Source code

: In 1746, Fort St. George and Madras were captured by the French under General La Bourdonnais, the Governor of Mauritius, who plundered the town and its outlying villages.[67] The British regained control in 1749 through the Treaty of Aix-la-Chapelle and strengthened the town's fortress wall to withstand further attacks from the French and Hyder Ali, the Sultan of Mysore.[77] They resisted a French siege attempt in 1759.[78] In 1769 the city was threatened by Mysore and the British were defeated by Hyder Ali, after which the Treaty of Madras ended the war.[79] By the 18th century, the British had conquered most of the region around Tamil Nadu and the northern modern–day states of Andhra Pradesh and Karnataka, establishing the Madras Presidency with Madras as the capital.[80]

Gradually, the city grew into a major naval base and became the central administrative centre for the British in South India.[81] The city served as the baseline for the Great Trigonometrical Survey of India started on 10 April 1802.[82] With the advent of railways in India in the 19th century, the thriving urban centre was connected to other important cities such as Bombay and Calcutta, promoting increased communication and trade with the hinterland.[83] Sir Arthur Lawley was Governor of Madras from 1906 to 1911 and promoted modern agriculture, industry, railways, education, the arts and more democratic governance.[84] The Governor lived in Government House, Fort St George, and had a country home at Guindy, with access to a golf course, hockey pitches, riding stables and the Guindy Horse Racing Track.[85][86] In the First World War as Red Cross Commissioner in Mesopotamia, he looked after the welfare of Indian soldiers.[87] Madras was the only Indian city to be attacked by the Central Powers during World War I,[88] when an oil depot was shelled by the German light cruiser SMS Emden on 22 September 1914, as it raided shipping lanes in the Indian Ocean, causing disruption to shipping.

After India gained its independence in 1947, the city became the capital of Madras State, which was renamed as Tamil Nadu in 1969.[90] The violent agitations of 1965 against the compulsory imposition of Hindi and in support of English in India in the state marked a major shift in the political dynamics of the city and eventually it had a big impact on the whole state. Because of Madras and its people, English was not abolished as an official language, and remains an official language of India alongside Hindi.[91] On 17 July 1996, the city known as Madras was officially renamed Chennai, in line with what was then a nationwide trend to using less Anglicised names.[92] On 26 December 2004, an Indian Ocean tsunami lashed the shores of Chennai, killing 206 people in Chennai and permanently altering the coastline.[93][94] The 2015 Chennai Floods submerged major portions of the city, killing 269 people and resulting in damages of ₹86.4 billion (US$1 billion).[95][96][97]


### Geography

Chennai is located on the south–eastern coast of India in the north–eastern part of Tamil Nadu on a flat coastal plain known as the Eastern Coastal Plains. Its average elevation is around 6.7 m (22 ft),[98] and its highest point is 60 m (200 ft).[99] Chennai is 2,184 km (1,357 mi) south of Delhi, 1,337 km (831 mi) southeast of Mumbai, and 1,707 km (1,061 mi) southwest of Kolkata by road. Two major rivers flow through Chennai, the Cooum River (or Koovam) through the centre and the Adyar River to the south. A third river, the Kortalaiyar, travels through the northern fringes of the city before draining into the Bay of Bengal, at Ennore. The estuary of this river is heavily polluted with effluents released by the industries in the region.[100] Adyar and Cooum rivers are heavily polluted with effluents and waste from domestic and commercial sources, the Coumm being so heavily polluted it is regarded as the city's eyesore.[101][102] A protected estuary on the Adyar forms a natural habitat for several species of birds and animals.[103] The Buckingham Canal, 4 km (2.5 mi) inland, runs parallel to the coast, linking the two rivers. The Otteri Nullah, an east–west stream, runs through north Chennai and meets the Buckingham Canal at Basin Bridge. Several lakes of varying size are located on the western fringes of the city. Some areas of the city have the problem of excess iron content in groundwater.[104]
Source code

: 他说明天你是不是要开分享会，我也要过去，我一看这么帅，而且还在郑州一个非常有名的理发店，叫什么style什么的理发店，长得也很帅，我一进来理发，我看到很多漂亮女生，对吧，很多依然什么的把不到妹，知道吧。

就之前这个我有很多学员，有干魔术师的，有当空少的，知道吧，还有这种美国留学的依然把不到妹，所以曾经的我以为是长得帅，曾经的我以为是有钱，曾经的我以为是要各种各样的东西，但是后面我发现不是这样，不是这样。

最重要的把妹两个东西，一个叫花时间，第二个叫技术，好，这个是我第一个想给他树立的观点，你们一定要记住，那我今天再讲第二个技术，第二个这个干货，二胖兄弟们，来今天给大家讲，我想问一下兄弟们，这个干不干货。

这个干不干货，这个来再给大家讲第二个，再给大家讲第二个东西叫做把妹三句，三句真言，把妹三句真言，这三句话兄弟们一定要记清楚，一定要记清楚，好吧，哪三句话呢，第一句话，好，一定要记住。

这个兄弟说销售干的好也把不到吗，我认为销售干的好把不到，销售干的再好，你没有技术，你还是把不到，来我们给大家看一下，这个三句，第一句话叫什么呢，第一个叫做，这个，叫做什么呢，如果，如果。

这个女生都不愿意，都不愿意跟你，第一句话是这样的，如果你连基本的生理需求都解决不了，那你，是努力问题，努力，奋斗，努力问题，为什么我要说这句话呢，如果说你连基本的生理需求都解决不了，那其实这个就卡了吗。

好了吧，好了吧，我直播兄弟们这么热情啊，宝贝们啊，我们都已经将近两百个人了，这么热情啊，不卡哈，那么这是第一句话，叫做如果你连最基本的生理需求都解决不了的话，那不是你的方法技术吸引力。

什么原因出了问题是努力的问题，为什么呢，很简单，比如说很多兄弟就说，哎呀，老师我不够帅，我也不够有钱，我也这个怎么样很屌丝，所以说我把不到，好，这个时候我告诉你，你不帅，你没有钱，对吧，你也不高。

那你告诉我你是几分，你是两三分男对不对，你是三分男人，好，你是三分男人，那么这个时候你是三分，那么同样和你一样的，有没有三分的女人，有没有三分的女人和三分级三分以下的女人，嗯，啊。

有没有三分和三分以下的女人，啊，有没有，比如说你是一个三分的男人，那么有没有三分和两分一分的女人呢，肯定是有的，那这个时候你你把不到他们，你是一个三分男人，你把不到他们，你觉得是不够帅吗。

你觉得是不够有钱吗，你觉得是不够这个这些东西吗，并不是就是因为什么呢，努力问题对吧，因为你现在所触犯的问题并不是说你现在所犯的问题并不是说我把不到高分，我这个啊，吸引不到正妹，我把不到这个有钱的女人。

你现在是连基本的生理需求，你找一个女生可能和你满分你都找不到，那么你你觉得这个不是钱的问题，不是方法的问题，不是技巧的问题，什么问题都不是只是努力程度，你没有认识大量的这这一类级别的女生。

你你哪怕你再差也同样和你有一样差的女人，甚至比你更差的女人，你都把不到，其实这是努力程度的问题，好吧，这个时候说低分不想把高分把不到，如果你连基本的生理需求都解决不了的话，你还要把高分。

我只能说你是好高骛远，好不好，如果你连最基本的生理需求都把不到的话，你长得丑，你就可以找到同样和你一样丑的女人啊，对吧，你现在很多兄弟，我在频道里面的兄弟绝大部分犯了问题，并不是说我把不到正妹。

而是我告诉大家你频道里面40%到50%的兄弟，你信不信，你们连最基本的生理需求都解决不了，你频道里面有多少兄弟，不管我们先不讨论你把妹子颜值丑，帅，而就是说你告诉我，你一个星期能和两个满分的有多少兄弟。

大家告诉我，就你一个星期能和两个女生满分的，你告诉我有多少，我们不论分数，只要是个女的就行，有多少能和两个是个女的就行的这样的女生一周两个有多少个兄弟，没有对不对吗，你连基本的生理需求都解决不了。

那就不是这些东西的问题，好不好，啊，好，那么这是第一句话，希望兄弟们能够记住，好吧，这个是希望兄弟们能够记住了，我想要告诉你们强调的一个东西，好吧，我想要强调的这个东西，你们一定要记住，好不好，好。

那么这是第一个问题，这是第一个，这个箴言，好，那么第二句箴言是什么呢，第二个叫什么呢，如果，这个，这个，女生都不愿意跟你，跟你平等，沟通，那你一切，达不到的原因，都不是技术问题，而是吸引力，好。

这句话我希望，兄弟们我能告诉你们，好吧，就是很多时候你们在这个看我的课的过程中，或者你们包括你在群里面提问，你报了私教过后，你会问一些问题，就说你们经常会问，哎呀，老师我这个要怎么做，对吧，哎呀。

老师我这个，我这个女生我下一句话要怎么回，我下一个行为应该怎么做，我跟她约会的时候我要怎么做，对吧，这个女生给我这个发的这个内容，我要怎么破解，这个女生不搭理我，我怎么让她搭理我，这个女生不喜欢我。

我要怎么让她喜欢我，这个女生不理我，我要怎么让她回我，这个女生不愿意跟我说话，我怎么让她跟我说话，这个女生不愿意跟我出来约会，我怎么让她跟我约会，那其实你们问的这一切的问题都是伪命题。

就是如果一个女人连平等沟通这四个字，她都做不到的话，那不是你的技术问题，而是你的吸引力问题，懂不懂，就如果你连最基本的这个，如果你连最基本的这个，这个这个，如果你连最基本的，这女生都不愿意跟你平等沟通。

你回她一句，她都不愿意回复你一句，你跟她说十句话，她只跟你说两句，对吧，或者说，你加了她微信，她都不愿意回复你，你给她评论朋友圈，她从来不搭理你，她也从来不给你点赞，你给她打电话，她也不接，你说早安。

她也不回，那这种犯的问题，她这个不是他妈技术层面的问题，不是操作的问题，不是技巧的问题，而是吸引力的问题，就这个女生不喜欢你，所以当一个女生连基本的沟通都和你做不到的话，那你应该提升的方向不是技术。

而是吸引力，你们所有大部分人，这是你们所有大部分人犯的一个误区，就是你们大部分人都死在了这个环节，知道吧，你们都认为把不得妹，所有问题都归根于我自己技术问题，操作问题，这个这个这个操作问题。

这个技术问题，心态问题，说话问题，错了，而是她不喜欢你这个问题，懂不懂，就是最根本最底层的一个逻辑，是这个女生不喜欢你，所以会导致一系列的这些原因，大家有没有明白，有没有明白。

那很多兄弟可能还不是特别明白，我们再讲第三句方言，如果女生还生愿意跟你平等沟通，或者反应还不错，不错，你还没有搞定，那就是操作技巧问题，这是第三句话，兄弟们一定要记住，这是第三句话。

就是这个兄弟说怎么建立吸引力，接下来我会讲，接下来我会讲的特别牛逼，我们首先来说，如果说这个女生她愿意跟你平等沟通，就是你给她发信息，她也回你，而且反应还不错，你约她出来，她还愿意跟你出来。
⁂
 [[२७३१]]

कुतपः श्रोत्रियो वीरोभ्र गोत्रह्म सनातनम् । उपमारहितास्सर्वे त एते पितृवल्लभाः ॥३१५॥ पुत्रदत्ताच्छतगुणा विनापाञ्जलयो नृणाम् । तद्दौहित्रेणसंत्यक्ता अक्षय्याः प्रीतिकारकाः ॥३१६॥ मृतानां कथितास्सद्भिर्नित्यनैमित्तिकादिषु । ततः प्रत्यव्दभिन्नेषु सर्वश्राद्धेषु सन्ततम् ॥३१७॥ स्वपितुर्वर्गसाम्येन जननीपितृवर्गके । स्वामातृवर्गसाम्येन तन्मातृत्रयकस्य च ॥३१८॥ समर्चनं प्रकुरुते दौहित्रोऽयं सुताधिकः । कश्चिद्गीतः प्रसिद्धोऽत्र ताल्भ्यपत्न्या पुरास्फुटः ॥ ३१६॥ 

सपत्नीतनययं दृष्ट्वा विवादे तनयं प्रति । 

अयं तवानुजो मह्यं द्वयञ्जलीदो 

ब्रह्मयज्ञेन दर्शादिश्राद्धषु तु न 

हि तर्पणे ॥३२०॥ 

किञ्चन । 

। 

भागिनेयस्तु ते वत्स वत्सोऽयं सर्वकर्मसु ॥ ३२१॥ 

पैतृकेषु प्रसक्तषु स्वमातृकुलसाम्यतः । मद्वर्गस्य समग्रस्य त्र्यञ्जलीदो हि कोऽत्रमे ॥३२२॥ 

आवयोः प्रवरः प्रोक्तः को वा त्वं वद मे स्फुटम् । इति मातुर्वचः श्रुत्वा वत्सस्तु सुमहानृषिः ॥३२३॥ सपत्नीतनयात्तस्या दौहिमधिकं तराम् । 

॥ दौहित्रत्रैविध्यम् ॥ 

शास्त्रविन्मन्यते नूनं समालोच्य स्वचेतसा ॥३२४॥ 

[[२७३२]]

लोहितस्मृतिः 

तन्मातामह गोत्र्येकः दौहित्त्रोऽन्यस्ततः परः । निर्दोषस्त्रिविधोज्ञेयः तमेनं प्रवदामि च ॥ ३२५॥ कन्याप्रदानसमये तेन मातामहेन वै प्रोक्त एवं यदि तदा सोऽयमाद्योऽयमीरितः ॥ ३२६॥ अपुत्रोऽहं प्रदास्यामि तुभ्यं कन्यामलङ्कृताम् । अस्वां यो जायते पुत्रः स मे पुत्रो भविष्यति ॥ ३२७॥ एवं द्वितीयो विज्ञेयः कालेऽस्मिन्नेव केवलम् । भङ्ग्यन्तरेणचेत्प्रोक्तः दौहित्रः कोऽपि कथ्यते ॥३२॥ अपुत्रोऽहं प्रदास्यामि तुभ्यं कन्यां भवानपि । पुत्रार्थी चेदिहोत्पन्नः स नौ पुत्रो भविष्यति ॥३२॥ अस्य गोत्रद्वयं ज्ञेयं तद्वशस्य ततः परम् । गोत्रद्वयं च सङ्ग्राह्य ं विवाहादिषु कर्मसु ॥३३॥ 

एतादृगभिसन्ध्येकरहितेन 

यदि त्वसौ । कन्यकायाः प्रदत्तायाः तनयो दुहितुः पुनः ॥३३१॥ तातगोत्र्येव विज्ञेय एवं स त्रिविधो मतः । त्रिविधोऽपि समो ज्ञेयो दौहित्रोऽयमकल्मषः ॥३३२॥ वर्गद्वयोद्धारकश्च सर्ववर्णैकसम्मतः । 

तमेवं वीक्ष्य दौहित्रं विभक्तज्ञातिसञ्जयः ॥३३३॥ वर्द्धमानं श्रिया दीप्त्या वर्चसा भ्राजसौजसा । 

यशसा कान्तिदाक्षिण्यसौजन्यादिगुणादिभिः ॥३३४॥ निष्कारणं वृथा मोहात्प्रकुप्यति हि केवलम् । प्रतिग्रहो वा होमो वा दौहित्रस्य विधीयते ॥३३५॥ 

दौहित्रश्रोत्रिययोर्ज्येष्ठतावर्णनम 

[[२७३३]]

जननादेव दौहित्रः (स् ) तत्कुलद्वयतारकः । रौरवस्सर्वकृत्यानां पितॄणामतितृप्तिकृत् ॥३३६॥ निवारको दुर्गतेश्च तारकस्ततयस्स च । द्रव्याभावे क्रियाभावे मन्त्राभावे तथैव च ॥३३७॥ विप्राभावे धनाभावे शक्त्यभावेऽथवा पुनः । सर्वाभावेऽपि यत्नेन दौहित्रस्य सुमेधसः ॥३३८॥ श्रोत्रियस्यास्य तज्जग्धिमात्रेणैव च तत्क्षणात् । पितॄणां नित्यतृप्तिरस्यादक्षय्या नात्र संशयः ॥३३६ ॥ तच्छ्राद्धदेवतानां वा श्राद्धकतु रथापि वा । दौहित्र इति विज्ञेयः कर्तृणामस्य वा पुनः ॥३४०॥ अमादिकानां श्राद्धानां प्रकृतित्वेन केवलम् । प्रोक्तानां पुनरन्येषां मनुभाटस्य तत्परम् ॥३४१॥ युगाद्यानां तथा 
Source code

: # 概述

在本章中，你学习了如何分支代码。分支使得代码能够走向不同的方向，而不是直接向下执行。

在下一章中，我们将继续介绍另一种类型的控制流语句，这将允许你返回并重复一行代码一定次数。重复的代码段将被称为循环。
⁂
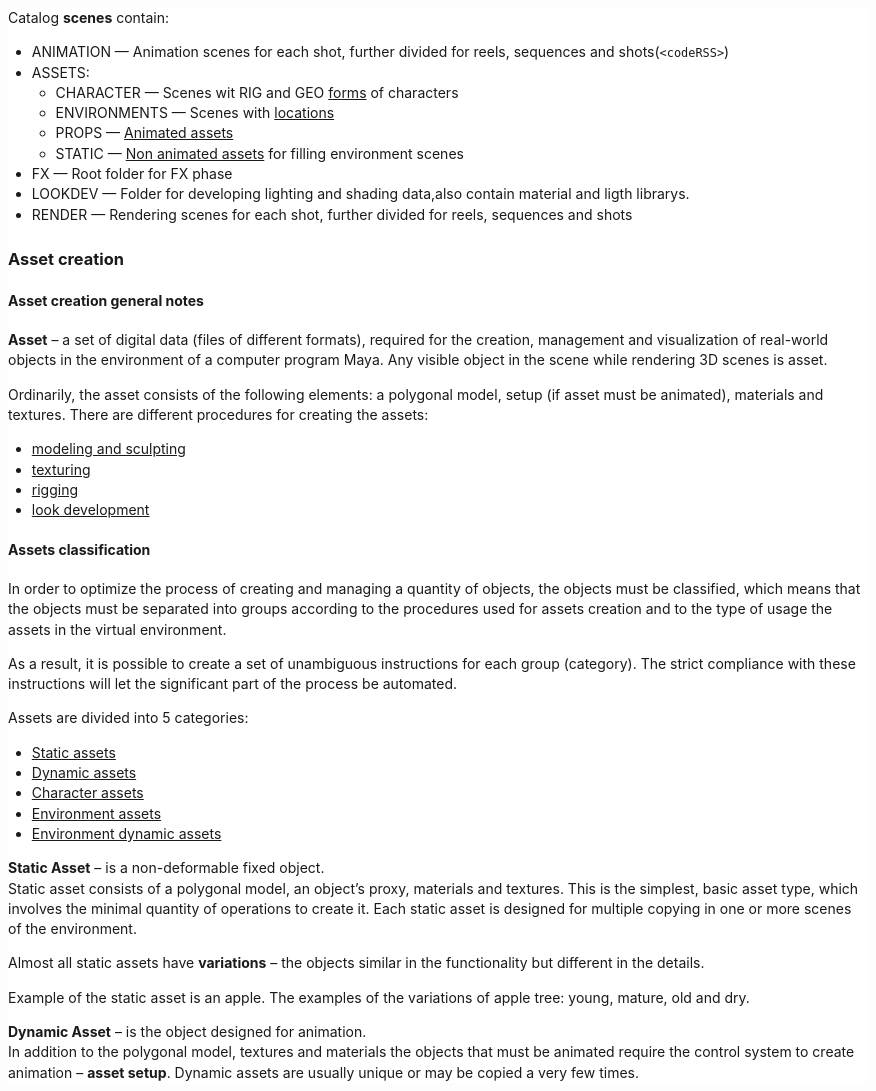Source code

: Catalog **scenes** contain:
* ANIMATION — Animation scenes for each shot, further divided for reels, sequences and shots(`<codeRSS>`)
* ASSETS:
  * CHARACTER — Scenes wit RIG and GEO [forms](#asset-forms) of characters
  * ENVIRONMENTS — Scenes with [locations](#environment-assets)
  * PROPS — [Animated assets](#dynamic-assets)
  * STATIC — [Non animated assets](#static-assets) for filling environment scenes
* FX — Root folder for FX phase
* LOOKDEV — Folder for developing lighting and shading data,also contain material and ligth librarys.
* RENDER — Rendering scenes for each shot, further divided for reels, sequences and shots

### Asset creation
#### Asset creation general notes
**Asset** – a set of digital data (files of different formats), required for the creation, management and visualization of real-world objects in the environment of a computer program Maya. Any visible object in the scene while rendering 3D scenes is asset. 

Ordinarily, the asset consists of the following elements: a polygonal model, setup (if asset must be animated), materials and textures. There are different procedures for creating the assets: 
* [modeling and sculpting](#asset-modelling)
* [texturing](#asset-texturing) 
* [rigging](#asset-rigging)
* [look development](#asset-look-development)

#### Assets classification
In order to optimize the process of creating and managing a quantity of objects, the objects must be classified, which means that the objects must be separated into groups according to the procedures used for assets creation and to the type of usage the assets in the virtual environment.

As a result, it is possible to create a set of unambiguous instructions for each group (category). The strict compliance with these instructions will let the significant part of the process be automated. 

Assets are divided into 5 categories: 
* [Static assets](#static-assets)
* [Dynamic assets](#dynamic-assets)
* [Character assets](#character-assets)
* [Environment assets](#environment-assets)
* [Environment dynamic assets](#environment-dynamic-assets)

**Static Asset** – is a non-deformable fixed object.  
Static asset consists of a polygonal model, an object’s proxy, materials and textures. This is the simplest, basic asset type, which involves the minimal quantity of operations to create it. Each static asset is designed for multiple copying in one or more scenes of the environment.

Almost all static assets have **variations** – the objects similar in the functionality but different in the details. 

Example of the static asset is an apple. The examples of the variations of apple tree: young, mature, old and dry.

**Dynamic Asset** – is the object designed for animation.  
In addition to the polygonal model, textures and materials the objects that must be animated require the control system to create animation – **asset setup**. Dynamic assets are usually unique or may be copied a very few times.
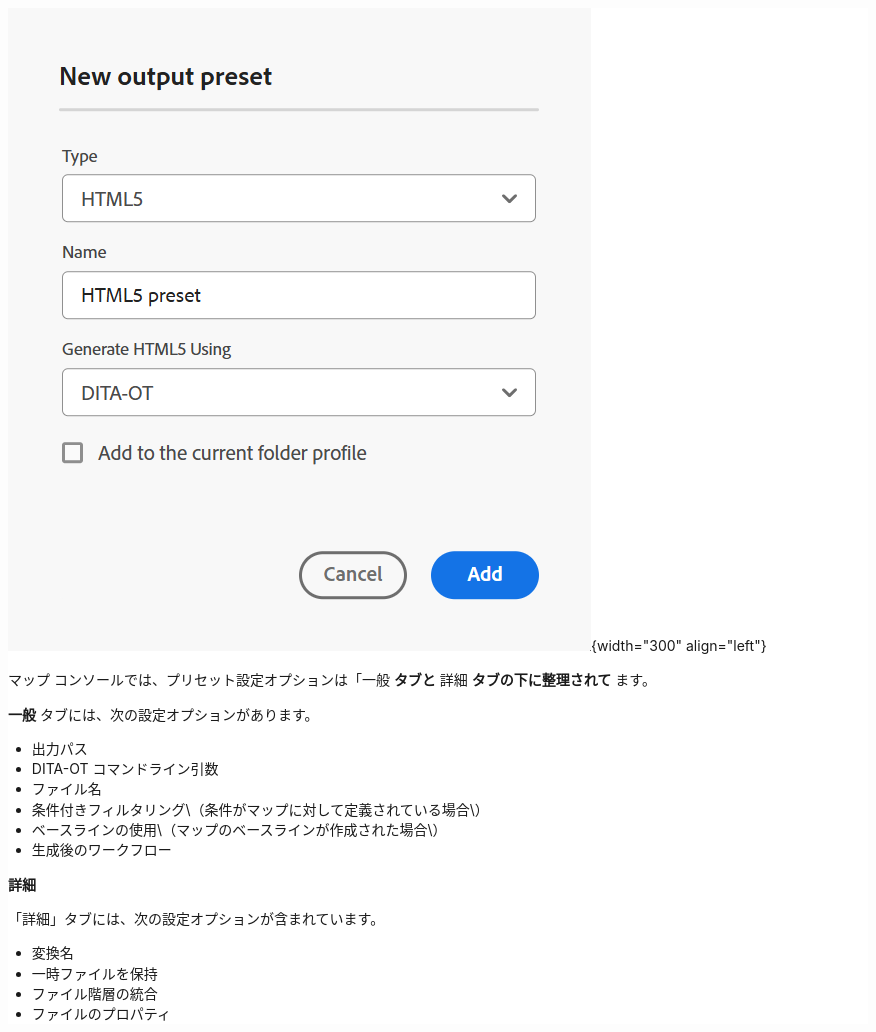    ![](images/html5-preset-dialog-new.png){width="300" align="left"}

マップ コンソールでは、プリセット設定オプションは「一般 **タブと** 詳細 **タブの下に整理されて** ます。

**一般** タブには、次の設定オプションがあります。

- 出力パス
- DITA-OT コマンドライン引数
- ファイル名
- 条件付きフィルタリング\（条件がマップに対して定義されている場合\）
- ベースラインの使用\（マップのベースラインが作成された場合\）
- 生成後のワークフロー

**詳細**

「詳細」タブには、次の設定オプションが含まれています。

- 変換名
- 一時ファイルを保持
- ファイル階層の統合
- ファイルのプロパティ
⁂
- DIRECTIONS FOR THIS TASK: Exactly the lines above from the one with "マップ コンソールでは、プリセット設定オプションは「一般 **タブと**" to the one with "- ファイルのプロパティ", both included, are to be quoted; leave the rest out.

- ANSWER TO THIS EXERCISE:
マップ コンソールでは、プリセット設定オプションは「一般 **タブと** 詳細 **タブの下に整理されて** ます。

**一般** タブには、次の設定オプションがあります。

- 出力パス
- DITA-OT コマンドライン引数
- ファイル名
- 条件付きフィルタリング\（条件がマップに対して定義されている場合\）
- ベースラインの使用\（マップのベースラインが作成された場合\）
- 生成後のワークフロー

**詳細**

「詳細」タブには、次の設定オプションが含まれています。

- 変換名
- 一時ファイルを保持
- ファイル階層の統合
- ファイルのプロパティ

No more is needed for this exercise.